My chest was a little sore from the transplantation surgery, but my brand new lungs, exact copies of the ones I had before, worked perfectly, and my shoulder and other injuries had long since healed. I had a few weeks of observation and physical therapy ahead of me, but then I was on my way to a month's leave and a new posting.
The Corps tried to return wounded soldiers to their original units, but with the time and distances involved it just wasn't always feasible. Although I wouldn't miss Tombstone, I was sorry I wasn't going back to my old platoon. They were my brothers and sisters; I'd shared the danger and death of the front lines with them, and they had carried me back when I got hit, when even I had given myself up as lost. They'd saved my life; they were there for me when I needed them. Just like Captain Jackson had told me more than six years before.

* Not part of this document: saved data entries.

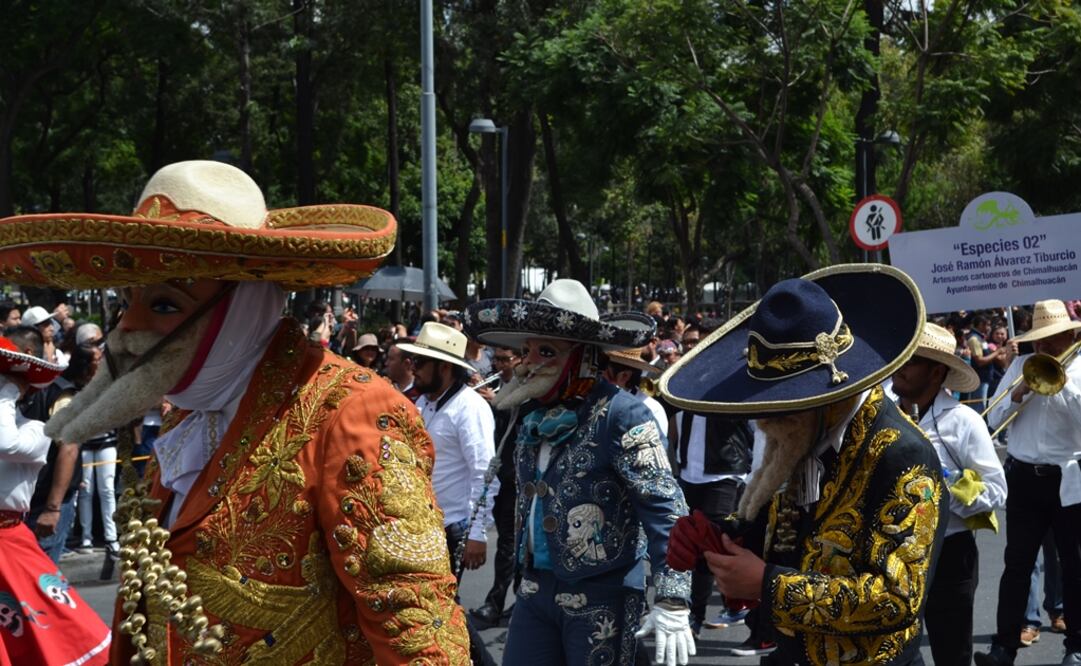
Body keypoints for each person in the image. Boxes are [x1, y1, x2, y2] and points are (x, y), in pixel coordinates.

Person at [0, 160, 469, 663]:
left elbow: (419, 631)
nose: (127, 329)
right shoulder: (189, 415)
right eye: (129, 301)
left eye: (163, 305)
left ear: (241, 304)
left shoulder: (352, 411)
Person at [662, 264, 948, 666]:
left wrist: (767, 584)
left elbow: (896, 598)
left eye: (785, 402)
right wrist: (723, 537)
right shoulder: (800, 434)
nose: (767, 419)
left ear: (832, 391)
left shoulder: (901, 454)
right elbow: (786, 533)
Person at [464, 279, 694, 666]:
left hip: (602, 592)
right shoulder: (531, 413)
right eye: (526, 350)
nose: (529, 361)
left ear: (583, 356)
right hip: (535, 589)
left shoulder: (622, 413)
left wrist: (672, 597)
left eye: (546, 350)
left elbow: (666, 508)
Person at [889, 322, 1007, 665]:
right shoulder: (881, 417)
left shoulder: (964, 421)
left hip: (949, 553)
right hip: (893, 553)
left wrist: (942, 492)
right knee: (893, 651)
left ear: (936, 371)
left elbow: (997, 490)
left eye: (911, 362)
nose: (901, 369)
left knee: (952, 652)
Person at [976, 299, 1081, 666]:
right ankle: (1004, 647)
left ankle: (1076, 647)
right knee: (1017, 564)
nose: (1044, 348)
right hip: (1024, 478)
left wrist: (1061, 385)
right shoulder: (1021, 366)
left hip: (1069, 480)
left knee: (1075, 564)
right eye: (1039, 341)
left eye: (1052, 340)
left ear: (1069, 335)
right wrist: (1019, 392)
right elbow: (994, 418)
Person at [0, 335, 112, 665]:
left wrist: (6, 389)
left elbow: (5, 443)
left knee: (47, 635)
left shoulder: (34, 428)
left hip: (9, 545)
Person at [400, 322, 496, 578]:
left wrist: (477, 533)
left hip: (451, 528)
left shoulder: (470, 408)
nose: (413, 369)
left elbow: (484, 473)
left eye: (420, 362)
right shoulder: (423, 402)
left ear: (444, 367)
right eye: (412, 360)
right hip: (420, 523)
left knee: (442, 607)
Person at [471, 346, 522, 627]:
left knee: (510, 544)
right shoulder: (492, 385)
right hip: (495, 475)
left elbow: (523, 421)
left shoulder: (524, 390)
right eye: (497, 360)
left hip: (515, 477)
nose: (500, 365)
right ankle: (508, 601)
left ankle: (499, 602)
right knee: (506, 540)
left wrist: (497, 402)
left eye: (506, 359)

I hated leaving for another reason. A unit is like a living organism; it can wither and die without the support it needs. When I left, the platoon was still reeling from the loss of the lieutenant. The wound was still raw, the grief palpable. They'd get a new CO - they probably had one already - but it would be a long time before anyone filled the void left behind.

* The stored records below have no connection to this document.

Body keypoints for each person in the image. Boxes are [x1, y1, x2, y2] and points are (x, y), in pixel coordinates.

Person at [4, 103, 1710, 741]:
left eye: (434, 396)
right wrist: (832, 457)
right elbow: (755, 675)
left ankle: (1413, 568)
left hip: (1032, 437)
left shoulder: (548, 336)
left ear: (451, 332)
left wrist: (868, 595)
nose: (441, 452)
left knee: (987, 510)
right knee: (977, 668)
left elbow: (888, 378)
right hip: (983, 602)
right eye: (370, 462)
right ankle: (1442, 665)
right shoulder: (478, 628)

The platoon is a dynamic entity. It's pride, its battle history, its traditions - they remain. But the men and women come and go. Soldiers die, they get wounded, they get promoted or transferred. Slowly but steadily, the living memory of the lieutenant would fade. He would become less the source of raw pain and loss and more the honored entry in the unit's history.

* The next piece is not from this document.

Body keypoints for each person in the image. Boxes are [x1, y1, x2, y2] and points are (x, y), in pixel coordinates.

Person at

For me, though, the memory would always be there, and it would never fade. Up to that point, no one had impacted my life as strongly as the lieutenant had, and I can't begin to list the things he taught me. I only knew him for the six months I'd served under him, but he was the first person who truly won my unreserved respect. I can't think of anything more meaningful to say than this - Lieutenant Brett Reynolds was a truly good man in a universe that had very few of those. I resolved that my career would be a tribute to him. I would live up to his expectations; I would become the type of Marine he had been, the kind he wanted me to be.
I wish I could say that the years long struggle on Tombstone ended in glorious victory, but I can't. When the war became official, the Caliphate hit the planet with thousands of new troops, backed up with a naval task force. Cut off from resupply or reinforcement, our units on the ground held out the best they could. One by one the enemy captured our firebases and mining settlements, pushing our people into an ever-shrinking perimeter. As far as I know, none of the troops posted on Tombstone when war was declared ever made it out. My old unit had rotated off-planet long before then, so I didn't know any of the men and women who were sacrificed there. But they all hurt. They were all my brothers and sisters…all Marines.
The soldiers that had been lost there over a decade were expended wastefully, sent by a government that was too greedy to share the wealth of the planet and too cowardly to fight hard enough to win. The politicians had viewed the monthly loss rates on Tombstone as a cost of doing business. That sort of calculus repulsed me, and for the first time I thought – really thought – about how the Alliance was governed. The ultimate futility of if all only made the suffering and waste that much more bitter.